In the third stage 103, a portion of the CO2 gas is diverted to a cooling system such as the cooling system 60 that applies the CO2 gas portion to selected components of a turbine such as a gas turbine. Exemplary components include rotating blades or buckets and stationary components such as stator vanes.
In the fourth stage 104, the CO2 gas portion, which has been heated by the turbine components, is recovered in thermal energy/regenerated and then returned to the CO2 capture and/or storage system. In one embodiment, the heated CO2 gas portion is cooled and thermal energy is transferred to fuel, diluents and/or other components of a power generation system prior to returning the CO2 gas portion to the CO2 capture and/or storage system.
In one embodiment, the CO2 gas portion is cooled by transferring thermal energy from the CO2 gas portion to an indirect cooling unit by a suitable heat exchange mechanism such as the regenerative heat exchanger 84.
Although the systems and methods described herein are provided in conjunction with gas turbines, any other suitable type of turbine may be used. For example, the systems and methods described herein may be used with a steam turbine or turbine including both gas and steam generation.

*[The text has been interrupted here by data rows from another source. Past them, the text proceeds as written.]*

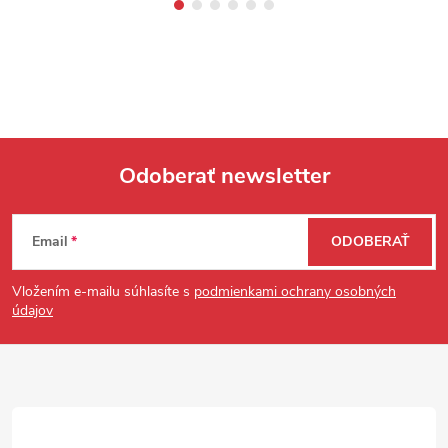
Odoberať newsletter
Zápätie
Email
ODOBERAŤ
Vložením e-mailu súhlasíte s
podmienkami ochrany osobných
údajov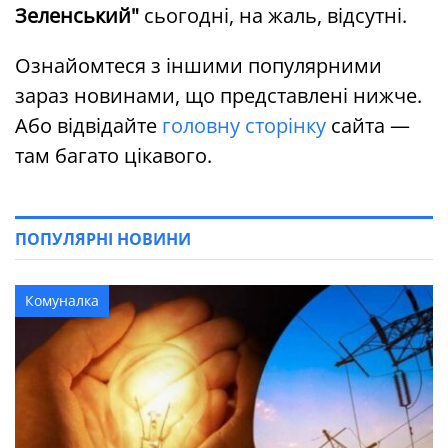
Зеленський"
сьогодні, на жаль, відсутні.
Ознайомтеся з іншими популярними
зараз новинами, що представлені нижче.
Або відвідайте
головну сторінку
сайта —
там багато цікавого.
ПОПУЛЯРНІ НОВИНИ
Комуналка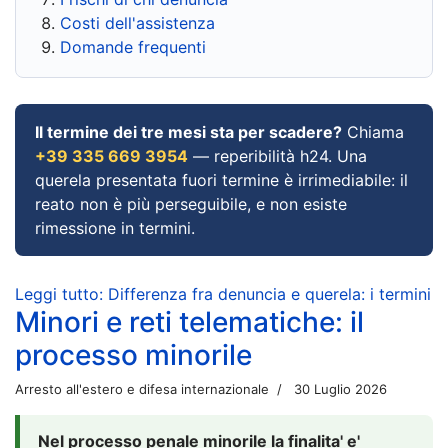
Costi dell'assistenza
Domande frequenti
Il termine dei tre mesi sta per scadere?
Chiama
+39 335 669 3954
— reperibilità h24. Una
querela presentata fuori termine è irrimediabile: il
reato non è più perseguibile, e non esiste
rimessione in termini.
Leggi tutto: Differenza fra denuncia e querela: i termini
Minori e reti telematiche: il
processo minorile
Arresto all'estero e difesa internazionale
30 Luglio 2026
Nel processo penale minorile la finalita' e'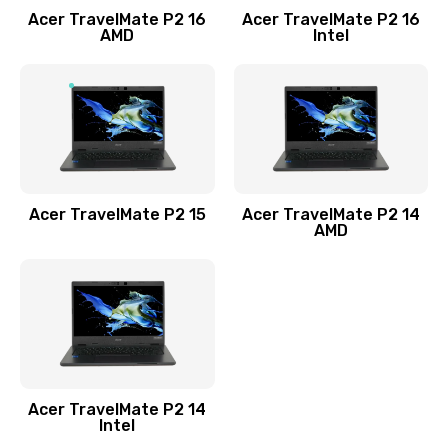
Acer TravelMate P2 16
Acer TravelMate P2 16
Замена процессора
AMD
Intel
1545 руб.
Заказать
Замена системы охлаждения
1645 руб.
Заказать
Acer TravelMate P2 15
Acer TravelMate P2 14
AMD
Замена термопасты
1095 руб.
Заказать
Замена шлейфа матрицы
Acer TravelMate P2 14
950 руб.
Intel
Заказать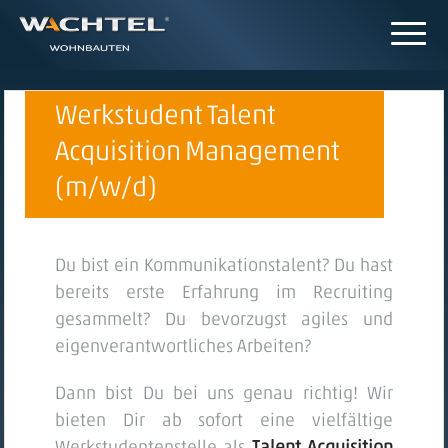
Werkstudent Talent
Acquisition Management
(m/w/d)
Du bist ein Kommunikationstalent? Du hast
bereits erste Erfahrung im Recruiting
gesammelt? Du bevorzugst agiles und
eigenverantwortliches Arbeiten?
Dann bist Du bei uns genau richtig! Wir
bieten Dir ab sofort eine vielfältige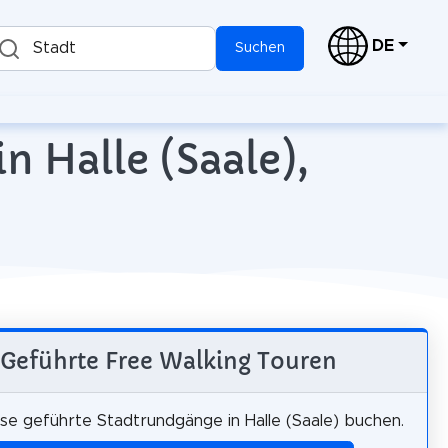
DE
Stadt
Suchen
n Halle (Saale),
Geführte Free Walking Touren
se geführte Stadtrundgänge in Halle (Saale) buchen.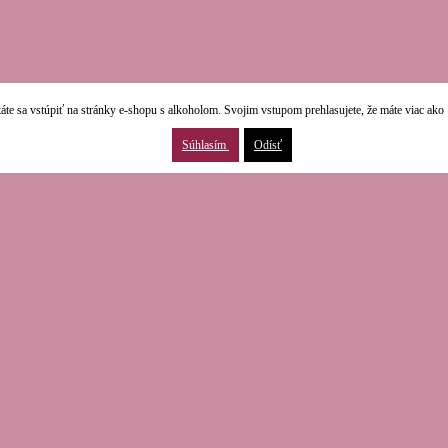
áte sa vstúpiť na stránky e-shopu s alkoholom. Svojim vstupom prehlasujete, že máte viac ako 
Súhlasím
Odísť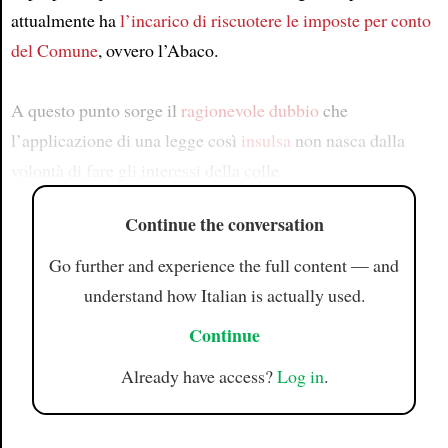
attualmente ha
l’incarico di riscuotere le imposte per conto
del Comune
, ovvero l’Abaco.
A questo punto sorge il
ragionevole dubbio
che
l’applicazione di una legge così
insulsa
non nasca dalla
volontà di fare gli interessi della colle
Continue the conversation
Go further and experience the full content — and
understand how Italian is actually used.
Continue
Already have access?
Log in
.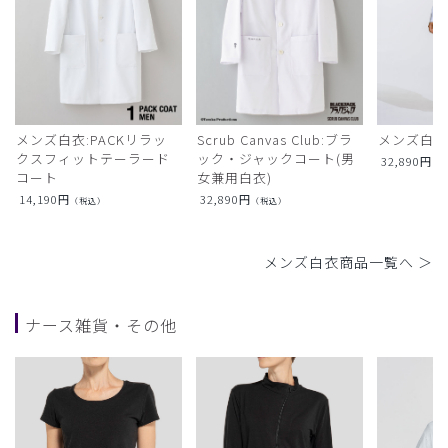
メンズ白衣:PACKリラッ
Scrub Canvas Club:ブラ
メンズ白衣
クスフィットテーラード
ック・ジャックコート(男
32,890
円
（
コート
女兼用白衣)
14,190
円
32,890
円
（税込）
（税込）
メンズ白衣商品一覧へ ＞
ナース雑貨・その他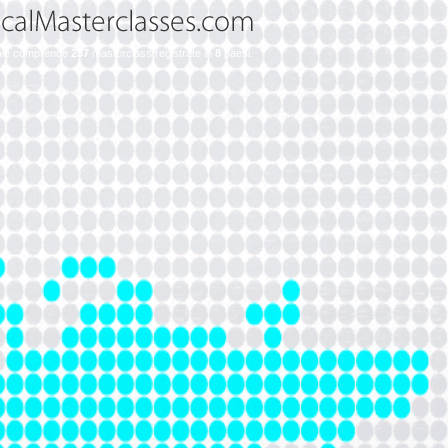
tuale comprende
237
masterclass registrate in
8
paesi.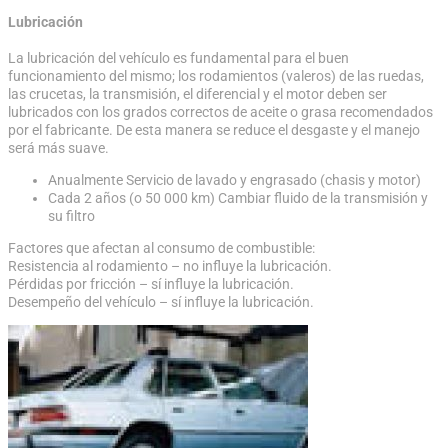
Lubricación
La lubricación del vehículo es fundamental para el buen
funcionamiento del mismo; los rodamientos (valeros) de las ruedas,
las crucetas, la transmisión, el diferencial y el motor deben ser
lubricados con los grados correctos de aceite o grasa recomendados
por el fabricante. De esta manera se reduce el desgaste y el manejo
será más suave.
Anualmente Servicio de lavado y engrasado (chasis y motor)
Cada 2 años (o 50 000 km) Cambiar fluido de la transmisión y
su filtro
Factores que afectan al consumo de combustible:
Resistencia al rodamiento – no influye la lubricación.
Pérdidas por fricción – sí influye la lubricación.
Desempeño del vehículo – sí influye la lubricación.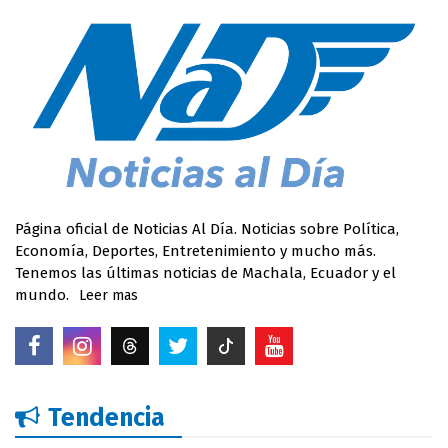
Página oficial de Noticias Al Día. Noticias sobre Política,
Economía, Deportes, Entretenimiento y mucho más.
Tenemos las últimas noticias de Machala, Ecuador y el
mundo.
Leer mas
Tendencia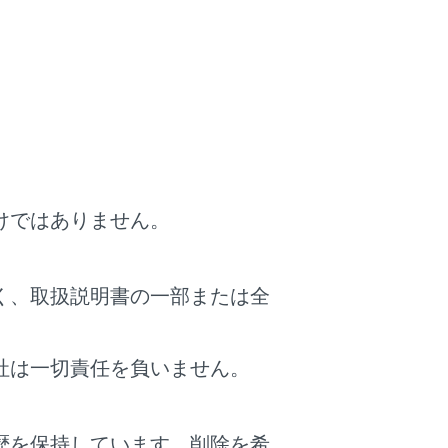
けではありません。
く、取扱説明書の一部または全
社は一切責任を負いません。
歴を保持しています。削除を希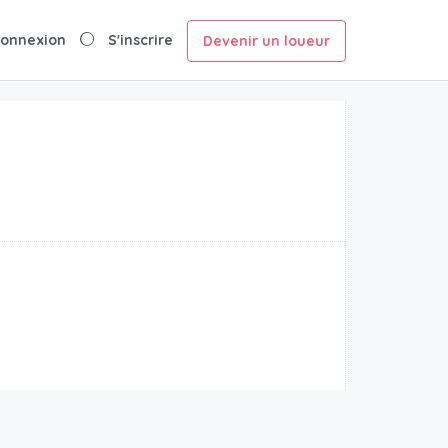
onnexion
S'inscrire
Devenir un loueur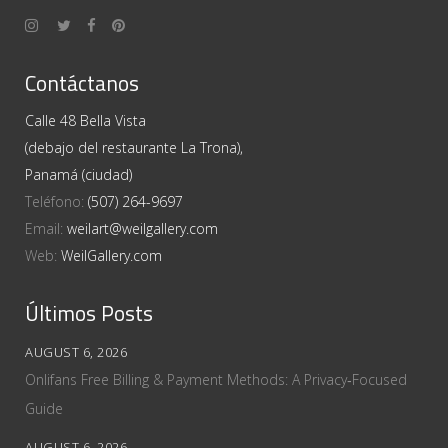
Contáctanos
Calle 48 Bella Vista
(debajo del restaurante La Trona),
Panamá (ciudad)
Teléfono:
(507) 264-9697
Email:
weilart@weilgallery.com
Web:
WeilGallery.com
Últimos Posts
AUGUST 6, 2026
Onlifans Free Billing & Payment Methods: A Privacy‑Focused
Guide
AUGUST 6, 2026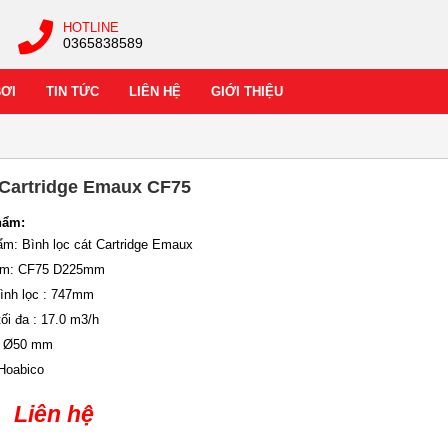
HOTLINE
0365838589
BƠI
TIN TỨC
LIÊN HỆ
GIỚI THIỆU
 Cartridge Emaux CF75
hẩm:
ẩm: Bình lọc cát Cartridge Emaux
ẩm: CF75 D225mm
bình lọc : 747mm
ối đa : 17.0 m3/h
 : Ø50 mm
 Hoabico
Liên hệ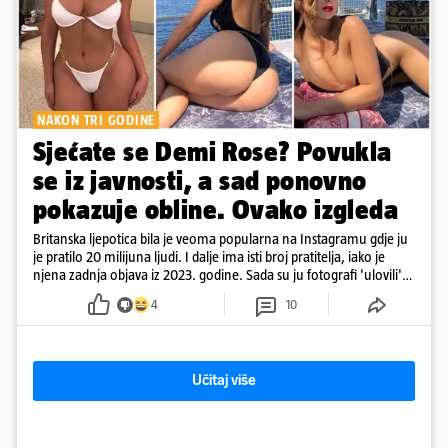
NAKON TRI GODINE
Sjećate se Demi Rose? Povukla
se iz javnosti, a sad ponovno
pokazuje obline. Ovako izgleda
Britanska ljepotica bila je veoma popularna na Instagramu gdje ju
je pratilo 20 milijuna ljudi. I dalje ima isti broj pratitelja, iako je
njena zadnja objava iz 2023. godine. Sada su ju fotografi 'ulovili'
na Ibizi
4
10
Učitaj više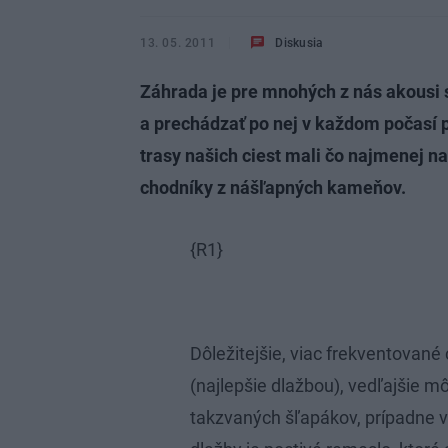
13. 05. 2011
Diskusia
Záhrada je pre mnohých z nás akousi 
a prechádzať po nej v každom počasí
trasy našich ciest mali čo najmenej n
chodníky z nášľapných kameňov.
{R1}
Dôležitejšie, viac frekventovan
(najlepšie dlažbou), vedľajšie 
takzvaných šľapákov, prípadne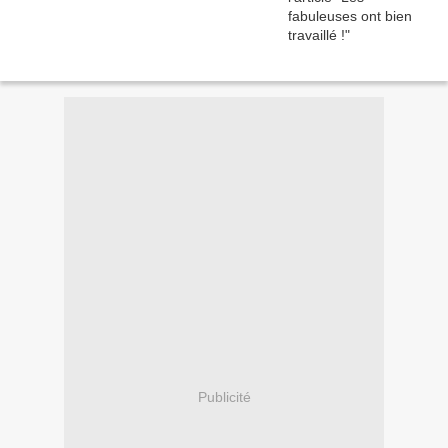
Publicité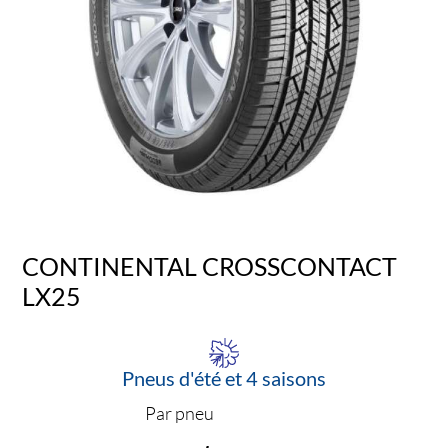
CONTINENTAL CROSSCONTACT
LX25
Pneus d'été et 4 saisons
Par pneu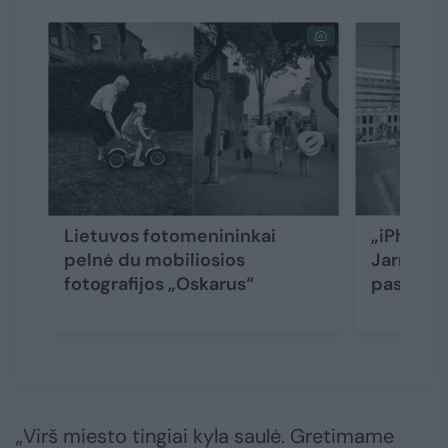
Lietuvos fotomenininkai
„iPhone“
pelnė du mobiliosios
Jarmalav
fotografijos „Oskarus“
pasaulio
„Virš miesto tingiai kyla saulė. Gretimame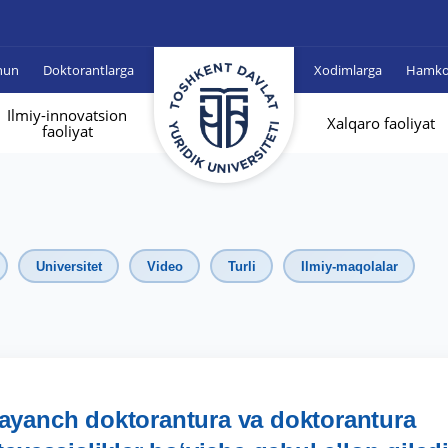
hun
Doktorantlarga
Xodimlarga
Hamkor
Ilmiy-innovatsion
Xalqaro faoliyat
faoliyat
Universitet
Video
Turli
Ilmiy-maqolalar
ayanch doktorantura va doktorantura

The systems and methods described herein may be utilized in conjunction with any of various turbine power generation systems, and are not limited to the specific power generation systems described herein. In addition, the systems and methods described herein may be utilized in place of or in addition to various other cooling systems. Examples of such cooling systems include closed loop systems using cooling media for hot gas path components such as steam, nitrogen and liquid (e.g., water) coolants.
The devices, systems and methods described herein provide numerous advantages over prior art systems. The devices, systems and methods provide the technical effect of increasing efficiency and performance of the turbine. For example, based on analyses of exemplary systems, systems and methods such as those described herein can improve output and efficiency, for example by improving net output by 14.5% and efficiency by 0.52 points over the baseline scenario that is practiced in the prior art.
While the invention has been described in detail in connection with only a limited number of embodiments, it should be readily understood that the invention is not limited to such disclosed embodiments. Rather, the invention can be modified to incorporate any number of variations, alterations, substitutions or equivalent arrangements not heretofore described, but which are commensurate with the spirit and scope of the invention. Additionally, while various embodiments of the invention have been described, it is to be understood that aspects of the invention may include only some of the described embodiments. Accordingly, the invention is not to be seen as limited by the foregoing description, but is only limited by the scope of the appended claims.